Mary Ann Pollar (1927–1999) was a California-based concert promoter and founder of the Rainbow Sign, a prominent African American cultural center in Berkeley that operated from 1971 to 1977. Later she was also a transit administrator.

==Early life==

Pollar "descended from a family of Baptist preachers".
She was raised first in Texas, near the Mexican border, and at age twelve, she moved with her family to Chicago, where she later attended Roosevelt College, studying labor education.

Her husband Henry Pollar worked for Bechtel as an engineer.

==Concert promotion==

Pollar began promoting concerts in the 1950s in the San Francisco Bay Area.
Pollar had an enduring friendship with the folk singer Odetta, for whom she named her daughter Odette in 1955.
Rolling Stone reported that Pollar was responsible for Bob Dylan's first appearance on the West Coast, in 1964 at the Berkeley Community Theater.
Odette Pollar reported that before booking Dylan's first West Coast concert, her mother had "turned him down twice, because she'd never heard of him".
As a concert promoter, Pollar booked Odetta, Dylan, and other artists that included Sonny Terry and Brownie McGhee, and many others, many of whom she first introduced to the San Francisco area. A project on historical documentation at the University of California, Berkeley, wrote that

Many rock music fans today are familiar with the names Chet Helms and Bill Graham, but with the exception of a couple of tiny mentions in Dylan biographies, Mary Ann Pollar has remained largely unknown. This is remarkable considering the long roster of now-famous performers who were first introduced to the Bay Area by Pollar. To list only a few: Joan Baez, Judy Collins, The Clancy Brothers, Arlo Guthrie, Curtis Mayfield, Pete Seeger, Peter Paul and Mary, Buffy St. Marie, Simon and Garfunkel, Nina Simone, and Frank Zappa.

==Rainbow Sign==

In 1971 Pollar founded The Rainbow Sign, an African American cultural center that operated from 1971 to 1977 on Berkeley's Grove Street (now known as Martin Luther King Jr. Way). Slate described Rainbow Sign as having been "brainstormed into existence" by Pollar. She took the center's name from the verse of the spiritual Mary Don't You Weep ("God gave Noah the rainbow sign, no more water the fire next time!"), a verse also alluded to by James Baldwin in his book The Fire Next Time (1963). Pollar "envisioned an art gallery, cultural center, meeting place, and restaurant," and "as a concept and organization, the cultural center was meant to exist as a bridge across all borders—ethnic, national and political. Rainbow Sign concerned itself with sustaining and strengthening the diversity essential to any viable movement toward the liberation of all people."

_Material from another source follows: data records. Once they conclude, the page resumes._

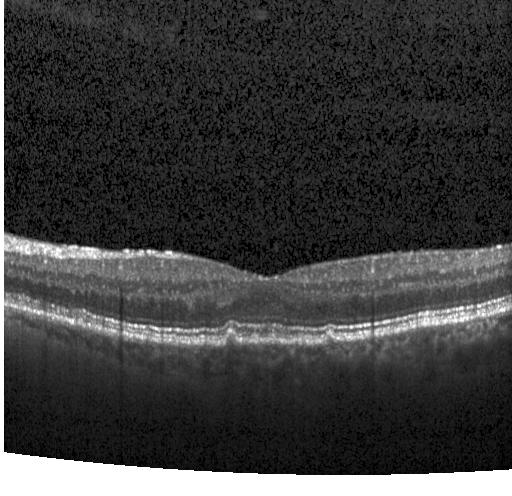

Finding: drusen.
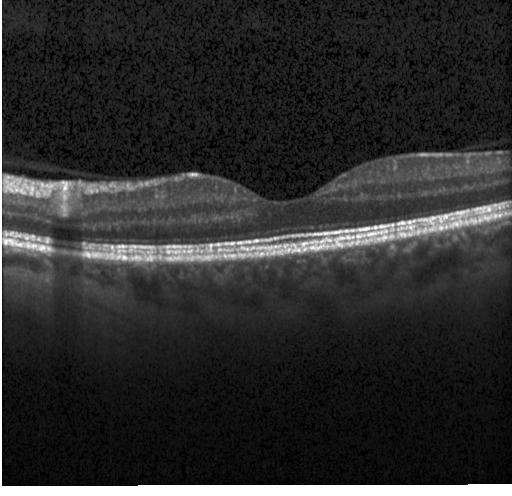 The scan shows no evidence of CNV, DME, or drusen.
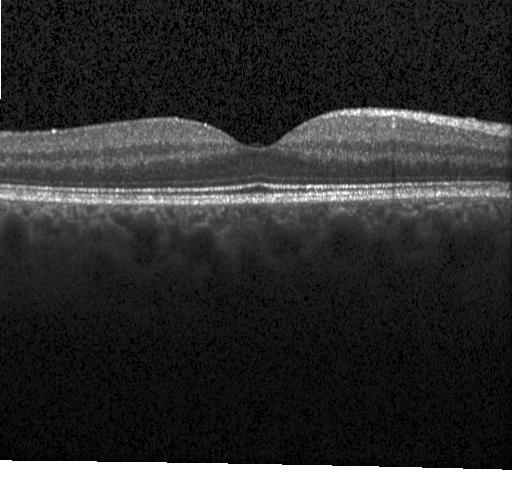 Finding: no choroidal neovascularization, diabetic macular edema, or drusen.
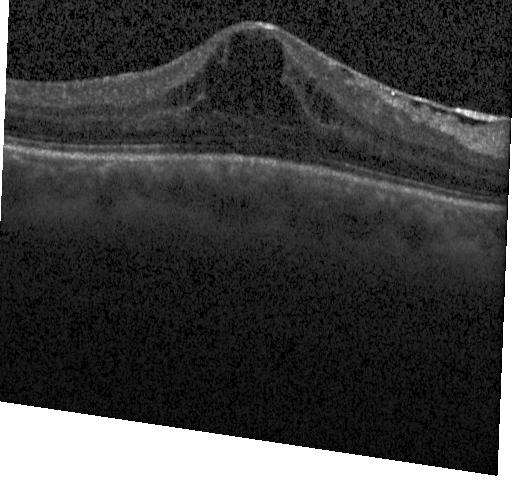

Retinal OCT cross-section. Fovea-centered. Heidelberg Spectralis OCT system.
DME.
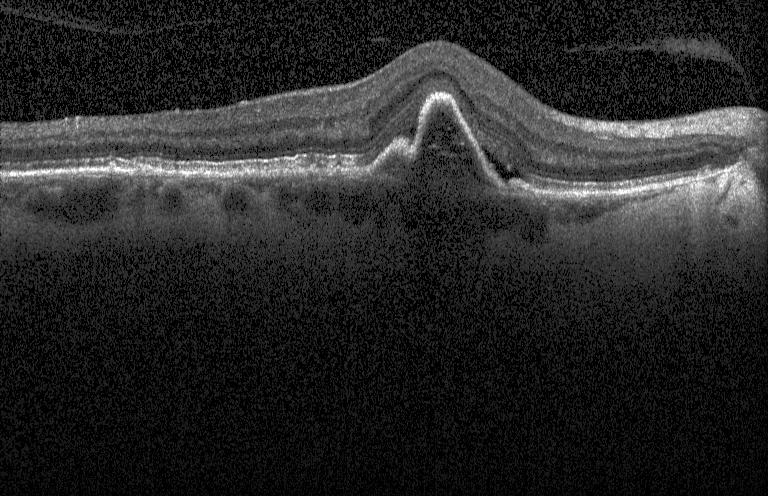 Macular scan, optical coherence tomography B-scan.
Diagnosis: a choroidal neovascular membrane.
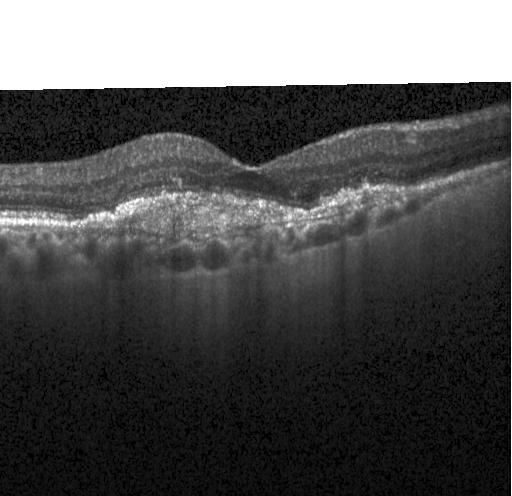 Dx: choroidal neovascularization (CNV).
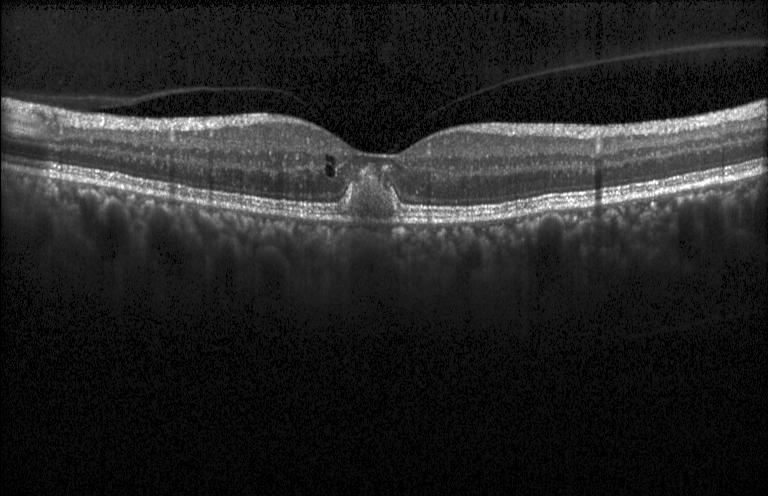

Centered on the fovea, SD-OCT, retinal OCT cross-section — Choroidal neovascularization (CNV).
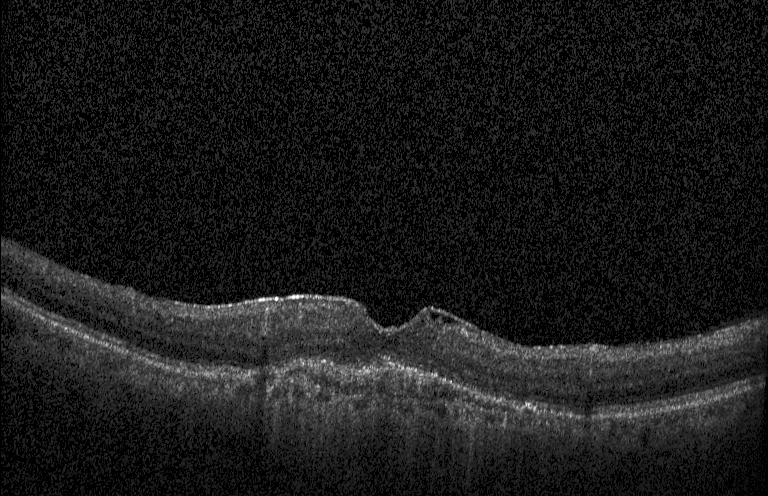
Heidelberg Spectralis · macular scan · SD-OCT · OCT B-scan.
Diagnosis: choroidal neovascularization.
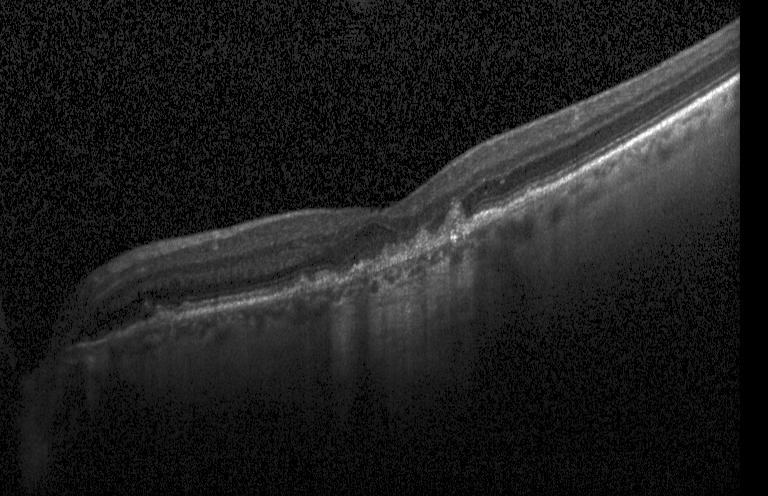

Finding: choroidal neovascularization.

Performers, writers and artists who were present at Rainbow Sign included Samella Lewis, James Baldwin, Kenny Burrell, Nina Simone, Joyce Carol Thomas, Maya Angelou, Pharoah Sanders, Oscar Brown Jr., Josephine Baker, and Mrs. We. E. Be. Dubois. Yet although Pollar characterized such cultural figures as "giants [who all] stand at the top of what they do,"

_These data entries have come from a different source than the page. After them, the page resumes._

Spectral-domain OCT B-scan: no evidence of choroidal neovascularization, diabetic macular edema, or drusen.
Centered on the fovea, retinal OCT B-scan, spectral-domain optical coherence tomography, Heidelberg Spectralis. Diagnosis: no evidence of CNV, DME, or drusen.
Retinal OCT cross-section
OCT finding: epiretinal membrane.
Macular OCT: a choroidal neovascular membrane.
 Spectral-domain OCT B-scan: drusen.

Many of the performers who have come to Rainbow Sign do so for little or no remuneration.... They come to Rainbow Sign for its ambience. They hear that there is nothing else like Rainbow Sign and they offer to appear. And the whole purpose is basically educational, director Pollar says. "Hidden under everything we do, the best entertainment we put on, there's always a message: Look about you; think about this."

==Later years==

In 1978 Pollar "began a new career at AC Transit, where she organized a local union for management employees."

Pollar died of lung cancer on September 11, 1999.